Communities in three Australian states have been ordered to evacuate as torrential rain brings major flooding. Parts of the country have received up to four times their average October rainfall in just 24 hours.
At least 500 homes have been flooded, one person has died and another is missing as the disaster unfolds.
Widespread flooding across Australia, driven by a La Niña weather pattern has killed more than 20 people this year.
Victoria – Australia’s second most populous state has been worst hit this week. Several communities have been ordered to evacuate, including some in the state capital Melbourne.
Floods have swamped roads, forced school closures and cut power to 3,000 houses and businesses.
Premier Daniel Andrews said the number of inundated homes was “absolutely certain to grow”, calling it one of the state’s worst flood events in decades. “This has only just started, and it’s going to be with us for a while,” he told the Australian Broadcasting Corporation.
Barry Webster, who lives in Melbourne’s north-west, is one of those whose house has gone underwater. “I always said I wanted riverfront views, but not like this,” he told The Age.
“Going downstairs and seeing the lounge floating… it’s a bit surreal, kind of like a movie.”
Many areas received massive 24-hour rainfall totals, but the highest was in Strathbogie, north-east of Melbourne. It received 220mm – more than double the town’s average October rainfall, or about a third of London’s annual average.

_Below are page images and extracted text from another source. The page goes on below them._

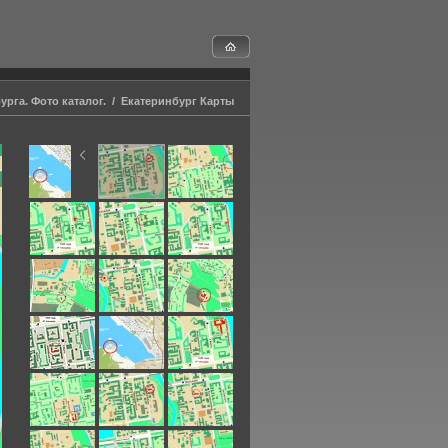
урга. Фото каталог.
/
Екатеринбург Карты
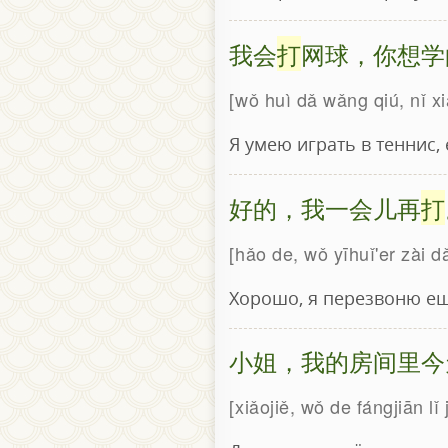
我会
打
网球，你想学
wǒ huì dǎ wǎng qiú, nǐ x
Я умею играть в теннис, 
好的，我一会儿再
打
hǎo de, wǒ yīhuǐ'er zài d
Хорошо, я перезвоню ещ
小姐，我的房间里今
xiǎojiě, wǒ de fángjiān lǐ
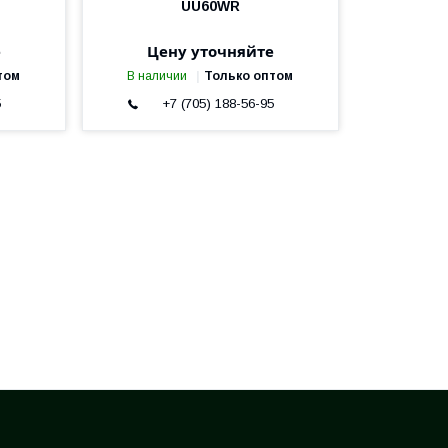
UU60WR
е
Цену уточняйте
том
В наличии
Только оптом
5
+7 (705) 188-56-95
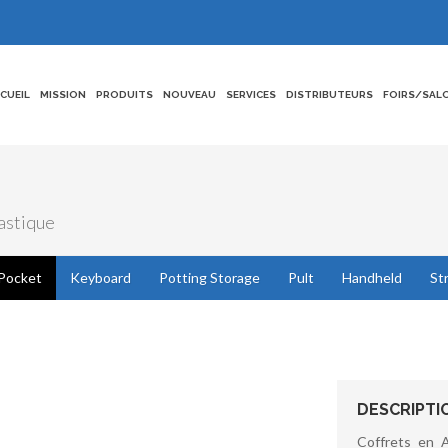
CCUEIL
MISSION
PRODUITS
NOUVEAU
SERVICES
DISTRIBUTEURS
FOIRS/SAL
lastique
Pocket
Keyboard
Potting Storage
Pult
Handheld
St
DESCRIPTI
Coffrets en 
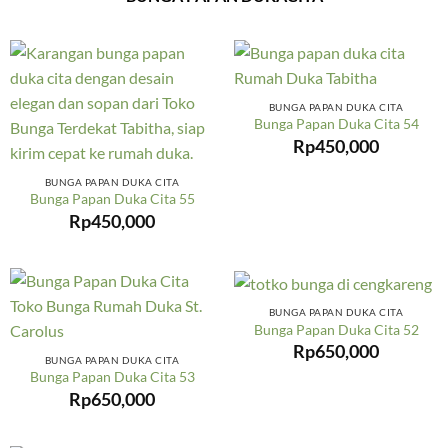
BUNGA PAPAN DUKA CITA
Bunga Papan Duka Cita 54
Rp
450,000
BUNGA PAPAN DUKA CITA
Bunga Papan Duka Cita 55
Rp
450,000
BUNGA PAPAN DUKA CITA
Bunga Papan Duka Cita 52
Rp
650,000
BUNGA PAPAN DUKA CITA
Bunga Papan Duka Cita 53
Rp
650,000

Several rivers have also flooded in Tasmania after up to 400mm of rain fell in some areas in 24 hours. It is unclear how many homes and business have been affected there.
In New South Wales, about 600 people were told to evacuate from the town of Forbes, where about 250 properties and business were expected to flood.
One man died in the state’s west earlier this week after his car became submerged in floodwaters.
Rescuers have also been searching for man thought to have been swept away in similar circumstances on Tuesday.
More rain is forecast in the coming weeks, placing strain on already swollen rivers and saturated ground.
Experts say recent flooding in Australia has been worsened by climate change and a La Niña weather phenomenon. In Australia, a La Niña increases the likelihood of rain, cyclones and cooler daytime temperatures.